As he stood there, beginning to sweat at once, smelling the stinks, slapping at the creatures that buzzed and flickered around him and landed on his skin and bit, listening to the uncanny noises, he thought about Hsing. She would not admit VR as experience. She never went to V-Dichew unless it was required by a teacher. She never played v-games, wouldn’t even try the really interesting one Luis and Bingdi had worked out using “Borges’s Garden” as a matrix. “I don’t want to be in another person’s world, I want to be in mine,” she said.

“You read novels,” he said.

“Sure. But I do reading. The writer puts the story there, and I do it. I make it be. The v-programmer uses me to do his story. Nobody uses my body and my mind but me.
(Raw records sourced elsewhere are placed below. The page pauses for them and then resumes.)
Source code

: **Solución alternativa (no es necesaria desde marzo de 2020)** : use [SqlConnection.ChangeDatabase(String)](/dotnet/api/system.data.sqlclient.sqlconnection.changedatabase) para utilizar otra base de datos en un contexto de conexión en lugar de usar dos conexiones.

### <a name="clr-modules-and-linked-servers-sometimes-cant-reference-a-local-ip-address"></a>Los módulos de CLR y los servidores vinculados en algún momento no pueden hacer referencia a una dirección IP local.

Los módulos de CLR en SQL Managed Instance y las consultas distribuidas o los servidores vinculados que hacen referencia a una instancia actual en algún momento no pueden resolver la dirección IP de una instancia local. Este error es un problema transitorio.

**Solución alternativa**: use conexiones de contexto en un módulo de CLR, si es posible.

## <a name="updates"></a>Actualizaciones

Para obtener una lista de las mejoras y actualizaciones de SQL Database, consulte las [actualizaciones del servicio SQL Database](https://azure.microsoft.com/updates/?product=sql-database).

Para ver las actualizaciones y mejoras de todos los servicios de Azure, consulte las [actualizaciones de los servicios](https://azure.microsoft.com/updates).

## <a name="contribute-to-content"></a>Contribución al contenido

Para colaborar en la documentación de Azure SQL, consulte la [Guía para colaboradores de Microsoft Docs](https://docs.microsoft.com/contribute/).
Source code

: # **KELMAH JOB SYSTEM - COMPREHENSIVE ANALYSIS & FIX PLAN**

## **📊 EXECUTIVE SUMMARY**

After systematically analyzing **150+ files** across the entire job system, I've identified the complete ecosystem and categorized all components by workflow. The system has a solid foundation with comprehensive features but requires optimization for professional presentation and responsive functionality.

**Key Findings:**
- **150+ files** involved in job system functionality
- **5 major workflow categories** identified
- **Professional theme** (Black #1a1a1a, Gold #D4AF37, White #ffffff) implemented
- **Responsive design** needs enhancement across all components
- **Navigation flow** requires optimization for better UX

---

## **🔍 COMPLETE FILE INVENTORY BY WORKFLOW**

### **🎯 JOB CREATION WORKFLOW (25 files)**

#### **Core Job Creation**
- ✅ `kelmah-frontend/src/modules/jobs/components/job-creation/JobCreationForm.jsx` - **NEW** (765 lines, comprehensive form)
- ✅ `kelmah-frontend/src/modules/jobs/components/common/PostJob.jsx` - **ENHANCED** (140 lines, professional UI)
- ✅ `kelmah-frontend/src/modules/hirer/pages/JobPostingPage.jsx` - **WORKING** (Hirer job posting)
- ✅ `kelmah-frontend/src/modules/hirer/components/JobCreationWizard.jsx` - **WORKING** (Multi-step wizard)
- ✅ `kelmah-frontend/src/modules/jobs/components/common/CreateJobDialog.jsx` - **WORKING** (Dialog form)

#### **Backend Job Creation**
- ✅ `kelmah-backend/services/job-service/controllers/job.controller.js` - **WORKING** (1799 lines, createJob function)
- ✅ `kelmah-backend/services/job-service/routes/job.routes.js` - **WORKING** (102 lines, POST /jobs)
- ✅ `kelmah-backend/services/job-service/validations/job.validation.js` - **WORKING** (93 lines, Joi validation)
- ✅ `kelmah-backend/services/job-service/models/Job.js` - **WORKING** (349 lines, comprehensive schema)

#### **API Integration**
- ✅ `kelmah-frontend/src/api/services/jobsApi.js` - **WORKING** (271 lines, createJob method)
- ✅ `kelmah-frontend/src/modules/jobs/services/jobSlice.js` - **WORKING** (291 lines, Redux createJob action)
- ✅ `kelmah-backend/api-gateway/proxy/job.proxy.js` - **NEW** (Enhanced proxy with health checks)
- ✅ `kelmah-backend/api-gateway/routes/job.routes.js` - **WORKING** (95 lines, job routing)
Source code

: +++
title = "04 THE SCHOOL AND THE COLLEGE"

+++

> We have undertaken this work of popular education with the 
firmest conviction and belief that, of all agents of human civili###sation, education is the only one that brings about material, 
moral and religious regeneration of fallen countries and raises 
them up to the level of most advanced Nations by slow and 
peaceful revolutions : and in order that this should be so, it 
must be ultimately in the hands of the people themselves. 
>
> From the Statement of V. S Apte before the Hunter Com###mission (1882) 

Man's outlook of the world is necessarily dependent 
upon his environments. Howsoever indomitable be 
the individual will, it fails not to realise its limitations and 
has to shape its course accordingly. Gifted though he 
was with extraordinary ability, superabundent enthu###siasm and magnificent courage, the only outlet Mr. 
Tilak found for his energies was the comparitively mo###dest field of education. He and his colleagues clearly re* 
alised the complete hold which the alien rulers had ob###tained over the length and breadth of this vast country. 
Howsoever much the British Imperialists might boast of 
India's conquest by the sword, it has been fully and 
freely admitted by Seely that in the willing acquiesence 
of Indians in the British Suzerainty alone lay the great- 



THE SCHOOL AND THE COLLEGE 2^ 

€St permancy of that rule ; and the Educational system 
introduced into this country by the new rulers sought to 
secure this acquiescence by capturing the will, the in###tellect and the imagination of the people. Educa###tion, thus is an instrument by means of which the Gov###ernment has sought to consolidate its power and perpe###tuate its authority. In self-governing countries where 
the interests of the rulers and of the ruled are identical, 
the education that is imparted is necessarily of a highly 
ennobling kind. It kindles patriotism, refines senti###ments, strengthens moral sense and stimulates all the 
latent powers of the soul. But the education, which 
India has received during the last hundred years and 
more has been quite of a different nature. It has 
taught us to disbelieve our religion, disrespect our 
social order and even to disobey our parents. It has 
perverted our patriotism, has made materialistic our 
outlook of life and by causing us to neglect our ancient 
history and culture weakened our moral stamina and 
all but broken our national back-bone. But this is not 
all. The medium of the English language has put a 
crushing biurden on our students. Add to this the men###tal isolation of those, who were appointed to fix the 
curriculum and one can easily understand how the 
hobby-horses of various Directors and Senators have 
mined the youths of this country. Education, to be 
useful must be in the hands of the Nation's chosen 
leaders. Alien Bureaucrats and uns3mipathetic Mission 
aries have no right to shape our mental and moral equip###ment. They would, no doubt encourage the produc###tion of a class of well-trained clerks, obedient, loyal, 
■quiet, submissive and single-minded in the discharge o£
OK?” She always got fierce.

She had a point; but what struck Luis, standing alert and tense on the narrow incredibly intricate jungle pathway like a corridor gone crazy, watching something full of legs crawl away into the sinister darkness under a huge thing that he decided was a tree, but a tree lying down instead of standing up—what struck him was not only the choking, senseless complexity of this place, its quality of chaos, even though it was only a re-creation, the program of a sensation-field—but also how hostile it was. Dangerous, frightening. Was he experiencing the programmer’s hostility?

There were plenty of sadistic programs; some people got hooked on them. How could he tell whether “nature” was in fact so terrible?

Certainly there were VR programs in which Dichew appeared simpler, more comprehensible—Countryside or Walking to the Mountains. And watching films, where the only sensations you had to cope with were sight and hearing, you could see that even though it was chaotic, “nature” could be pretty. Some people got hooked on those films, too, and were always watching sea turtles swimming in the sea and sky birds flying in the sky. But looking was one thing and feeling was another, even if it was only virtual feeling.